Feckless and stupid people may have died on scaffolds in British history, but there were real monsters among the hanged, and one of these was certainly George Joseph Smith, the ‘Brides in the Bath’ murderer. Smith was born in Bethnal Green in 1872, and was a criminal from his youth, being in the reform school for stealing when he was only nine. Later, as a teenager, he did six months’ hard labour for stealing a bicycle. He was then in the army until 1896, and then he began a double life, with the use of aliases and a horrible need to ingratiate and rob all the women he could – choosing easy prey of course. But matters escalated when his violence came through.

When he met Beatrice Munday he had two wives already - instances of bigamy. When Beatrice made a will leaving everything to him, she was found dead in her bath. Smith had discovered a modus operandi that would make him rich and keep him free for more wives. He wed Margaret Lofty in Bath (a terrible irony) and then in London, after the insurance policy, she was found dead in her bath. The father of one of his former women saw the story and told the law.
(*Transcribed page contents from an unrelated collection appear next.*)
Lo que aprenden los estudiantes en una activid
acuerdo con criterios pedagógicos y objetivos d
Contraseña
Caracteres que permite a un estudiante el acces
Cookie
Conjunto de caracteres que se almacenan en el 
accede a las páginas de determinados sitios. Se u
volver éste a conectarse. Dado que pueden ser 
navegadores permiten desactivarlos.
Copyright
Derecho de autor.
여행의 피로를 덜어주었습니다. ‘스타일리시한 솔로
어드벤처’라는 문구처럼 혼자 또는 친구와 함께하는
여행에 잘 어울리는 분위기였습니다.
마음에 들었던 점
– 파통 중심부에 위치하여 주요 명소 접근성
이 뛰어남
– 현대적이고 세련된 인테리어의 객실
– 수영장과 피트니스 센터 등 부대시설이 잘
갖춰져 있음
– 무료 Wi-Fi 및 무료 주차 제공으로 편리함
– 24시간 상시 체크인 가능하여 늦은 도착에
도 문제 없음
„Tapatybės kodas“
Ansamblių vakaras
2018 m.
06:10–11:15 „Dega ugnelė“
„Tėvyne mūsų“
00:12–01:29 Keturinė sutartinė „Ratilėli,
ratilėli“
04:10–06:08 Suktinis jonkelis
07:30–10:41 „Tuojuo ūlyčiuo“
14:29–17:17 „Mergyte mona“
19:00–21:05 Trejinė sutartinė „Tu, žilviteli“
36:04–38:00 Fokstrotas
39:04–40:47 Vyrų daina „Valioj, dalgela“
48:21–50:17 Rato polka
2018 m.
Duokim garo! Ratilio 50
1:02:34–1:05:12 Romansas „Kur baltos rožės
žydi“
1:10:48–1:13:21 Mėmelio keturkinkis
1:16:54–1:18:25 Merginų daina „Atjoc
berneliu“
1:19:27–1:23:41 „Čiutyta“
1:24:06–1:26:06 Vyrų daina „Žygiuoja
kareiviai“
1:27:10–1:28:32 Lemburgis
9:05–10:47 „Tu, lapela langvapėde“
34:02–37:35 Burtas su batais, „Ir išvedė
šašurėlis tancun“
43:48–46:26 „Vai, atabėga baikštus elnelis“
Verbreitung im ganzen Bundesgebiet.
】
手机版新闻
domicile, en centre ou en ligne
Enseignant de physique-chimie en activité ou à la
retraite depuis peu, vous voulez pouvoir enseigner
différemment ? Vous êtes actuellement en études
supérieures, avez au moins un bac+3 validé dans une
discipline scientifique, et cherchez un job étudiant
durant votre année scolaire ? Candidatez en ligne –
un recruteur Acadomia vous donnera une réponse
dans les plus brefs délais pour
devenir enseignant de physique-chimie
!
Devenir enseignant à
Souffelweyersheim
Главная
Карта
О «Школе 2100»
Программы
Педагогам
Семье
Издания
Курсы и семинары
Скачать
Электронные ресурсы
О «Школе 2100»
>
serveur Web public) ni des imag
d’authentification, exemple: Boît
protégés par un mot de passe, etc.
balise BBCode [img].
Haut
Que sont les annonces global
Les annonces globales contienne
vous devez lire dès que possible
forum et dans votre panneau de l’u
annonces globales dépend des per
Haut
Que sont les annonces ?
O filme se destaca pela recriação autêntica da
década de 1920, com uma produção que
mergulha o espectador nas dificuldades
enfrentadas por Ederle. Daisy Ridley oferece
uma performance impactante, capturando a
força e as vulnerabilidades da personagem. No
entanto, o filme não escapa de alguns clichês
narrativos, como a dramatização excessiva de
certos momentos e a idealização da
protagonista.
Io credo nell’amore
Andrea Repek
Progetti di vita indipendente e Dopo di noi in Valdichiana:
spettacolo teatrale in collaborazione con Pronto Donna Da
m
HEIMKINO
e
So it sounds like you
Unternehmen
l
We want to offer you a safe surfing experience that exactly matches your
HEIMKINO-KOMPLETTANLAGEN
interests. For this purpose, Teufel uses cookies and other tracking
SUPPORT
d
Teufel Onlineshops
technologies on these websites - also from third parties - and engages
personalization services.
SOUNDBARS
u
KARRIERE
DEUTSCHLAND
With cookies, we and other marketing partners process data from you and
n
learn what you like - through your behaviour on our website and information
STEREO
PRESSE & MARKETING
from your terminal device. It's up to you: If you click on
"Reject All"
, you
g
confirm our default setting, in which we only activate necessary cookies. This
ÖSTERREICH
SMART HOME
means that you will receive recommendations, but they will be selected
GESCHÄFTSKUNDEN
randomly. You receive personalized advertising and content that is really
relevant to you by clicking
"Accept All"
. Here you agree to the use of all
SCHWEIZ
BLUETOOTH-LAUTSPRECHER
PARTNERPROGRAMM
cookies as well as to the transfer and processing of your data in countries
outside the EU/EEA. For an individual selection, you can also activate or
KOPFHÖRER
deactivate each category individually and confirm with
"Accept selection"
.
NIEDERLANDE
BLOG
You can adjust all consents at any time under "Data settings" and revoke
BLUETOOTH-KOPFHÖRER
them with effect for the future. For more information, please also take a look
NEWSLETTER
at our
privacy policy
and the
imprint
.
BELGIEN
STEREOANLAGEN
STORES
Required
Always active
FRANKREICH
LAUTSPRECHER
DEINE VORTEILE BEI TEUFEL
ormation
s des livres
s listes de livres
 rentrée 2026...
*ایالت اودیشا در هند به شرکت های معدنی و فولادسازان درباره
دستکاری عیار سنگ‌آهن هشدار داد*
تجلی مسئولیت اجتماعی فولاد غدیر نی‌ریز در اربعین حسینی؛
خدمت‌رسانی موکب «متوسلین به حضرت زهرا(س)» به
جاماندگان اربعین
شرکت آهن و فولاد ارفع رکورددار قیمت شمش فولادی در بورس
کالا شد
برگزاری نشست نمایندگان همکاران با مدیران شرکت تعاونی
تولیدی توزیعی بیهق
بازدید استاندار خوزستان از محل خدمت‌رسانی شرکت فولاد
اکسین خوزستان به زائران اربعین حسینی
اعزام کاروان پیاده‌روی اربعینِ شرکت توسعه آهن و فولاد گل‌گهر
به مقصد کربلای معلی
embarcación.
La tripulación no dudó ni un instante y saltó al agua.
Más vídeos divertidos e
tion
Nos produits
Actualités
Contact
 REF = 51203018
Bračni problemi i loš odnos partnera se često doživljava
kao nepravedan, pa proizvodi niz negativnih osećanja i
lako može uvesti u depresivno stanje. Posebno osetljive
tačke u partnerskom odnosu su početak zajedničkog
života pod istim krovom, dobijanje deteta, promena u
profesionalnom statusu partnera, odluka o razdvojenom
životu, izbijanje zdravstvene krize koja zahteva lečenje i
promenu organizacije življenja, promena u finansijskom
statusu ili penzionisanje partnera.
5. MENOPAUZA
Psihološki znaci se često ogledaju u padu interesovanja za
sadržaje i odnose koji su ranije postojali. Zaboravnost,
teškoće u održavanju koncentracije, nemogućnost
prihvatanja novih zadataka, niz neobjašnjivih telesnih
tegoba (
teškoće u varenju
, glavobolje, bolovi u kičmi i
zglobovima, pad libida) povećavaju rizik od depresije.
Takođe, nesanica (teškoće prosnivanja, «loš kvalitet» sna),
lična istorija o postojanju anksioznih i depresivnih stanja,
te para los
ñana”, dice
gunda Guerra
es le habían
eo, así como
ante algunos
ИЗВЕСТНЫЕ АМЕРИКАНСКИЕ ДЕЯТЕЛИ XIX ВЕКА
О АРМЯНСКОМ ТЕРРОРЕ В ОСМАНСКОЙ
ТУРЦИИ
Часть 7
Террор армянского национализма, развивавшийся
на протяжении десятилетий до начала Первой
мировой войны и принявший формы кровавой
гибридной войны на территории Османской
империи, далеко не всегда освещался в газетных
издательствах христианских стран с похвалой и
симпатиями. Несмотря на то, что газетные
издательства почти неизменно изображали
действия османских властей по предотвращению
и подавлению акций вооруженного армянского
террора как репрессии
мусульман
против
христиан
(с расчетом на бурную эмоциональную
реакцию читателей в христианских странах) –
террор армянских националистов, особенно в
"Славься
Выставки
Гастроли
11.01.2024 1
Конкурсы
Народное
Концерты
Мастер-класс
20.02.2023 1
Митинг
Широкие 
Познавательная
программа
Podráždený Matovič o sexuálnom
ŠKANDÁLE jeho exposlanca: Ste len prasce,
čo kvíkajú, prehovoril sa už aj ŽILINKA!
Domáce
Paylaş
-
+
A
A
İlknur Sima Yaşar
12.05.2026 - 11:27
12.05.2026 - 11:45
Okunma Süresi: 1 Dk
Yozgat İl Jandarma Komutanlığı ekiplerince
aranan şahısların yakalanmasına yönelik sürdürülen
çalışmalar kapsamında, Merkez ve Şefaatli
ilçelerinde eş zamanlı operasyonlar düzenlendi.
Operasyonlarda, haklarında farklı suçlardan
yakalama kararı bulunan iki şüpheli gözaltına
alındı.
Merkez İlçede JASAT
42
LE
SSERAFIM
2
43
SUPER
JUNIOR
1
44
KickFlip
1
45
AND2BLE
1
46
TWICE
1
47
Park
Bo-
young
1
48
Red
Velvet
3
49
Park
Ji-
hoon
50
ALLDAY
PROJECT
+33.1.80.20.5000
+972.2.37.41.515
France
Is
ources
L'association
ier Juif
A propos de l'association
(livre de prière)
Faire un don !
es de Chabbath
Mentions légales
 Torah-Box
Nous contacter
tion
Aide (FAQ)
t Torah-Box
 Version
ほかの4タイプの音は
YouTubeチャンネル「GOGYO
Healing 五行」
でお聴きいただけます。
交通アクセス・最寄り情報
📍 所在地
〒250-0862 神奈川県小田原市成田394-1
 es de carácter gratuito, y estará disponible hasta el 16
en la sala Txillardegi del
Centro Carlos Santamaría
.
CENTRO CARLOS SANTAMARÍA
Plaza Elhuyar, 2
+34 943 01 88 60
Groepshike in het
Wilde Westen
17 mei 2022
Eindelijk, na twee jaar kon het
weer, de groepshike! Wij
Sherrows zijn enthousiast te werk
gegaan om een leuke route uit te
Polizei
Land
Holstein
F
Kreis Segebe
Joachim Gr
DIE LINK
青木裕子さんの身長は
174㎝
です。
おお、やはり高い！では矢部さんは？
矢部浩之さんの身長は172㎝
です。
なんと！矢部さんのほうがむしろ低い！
Soon Smith was tracked down and charged. In court, the jury took very little time to find him guilty. He was to be another client for the Rochdale hangman.

Front page of a booklet. Anonymous, 1935

Ellis and his new assistant, Edward Taylor, watched Smith as he walked in the yard beneath them, considering his height and weight. Ellis noted that this formerly dashing and healthy man of forty-three looked aged and pale. A drop of six feet eight was arranged. Smith made no confession of murder; he allowed no visitors and seemed controlled, but on the fatal morning he began to fall apart emotionally. The chaplain brought the condemned man out of his cell too early and he was shoved back inside. When eight o’clock approached, he was taken into the charge of the warders and they marched to the scaffold. When Smith saw Ellis he yelled, ‘I’m innocent of this crime!’ Then, even while the cap was put over his head, he said again, ‘I am innocent.’ Ellis had no problems ‘turning off that monster.

Ellis’s decline and death were indeed very sad. The mental stress and depression that attends on hangmen was seizing him. Around the late 1920s, as the economic depression hit home as well, Ellis felt even more strain. He tried to kill himself in 1924 by shooting himself in the face; but he survived, and of course he had committed a serious crime. His wife found him and rushed him to Rochdale Infirmary. At trial, the magistrates advised him to give up the drink. He was lucky to be merely bound over. Some money was earned by seeing his memoirs into the press: the Thomson group in Scotland paid him for writing Revelations of My Life.

But on 20 September 1932, he was drunk and ready to die; he had a razor and was violent towards his family, and he cut himself, dying in his own kitchen.

He had hanged women and teenagers as well as hardened villains and psychopaths. This had all given his constitution enormous strain. The Rochdale hangman was, in spite of all this, a true professional in the kind of work that very few have done well down the centuries. His wife, at the inquest, said that for the last two years, Ellis had suffered from ‘neuritis, heart trouble and nerves’ – this comes as no surprise when it is recalled just how many hangings he did and in what circumstances. The coroner said, ‘I am quite of the opinion that he did this rash act in a sudden frenzy of madness.’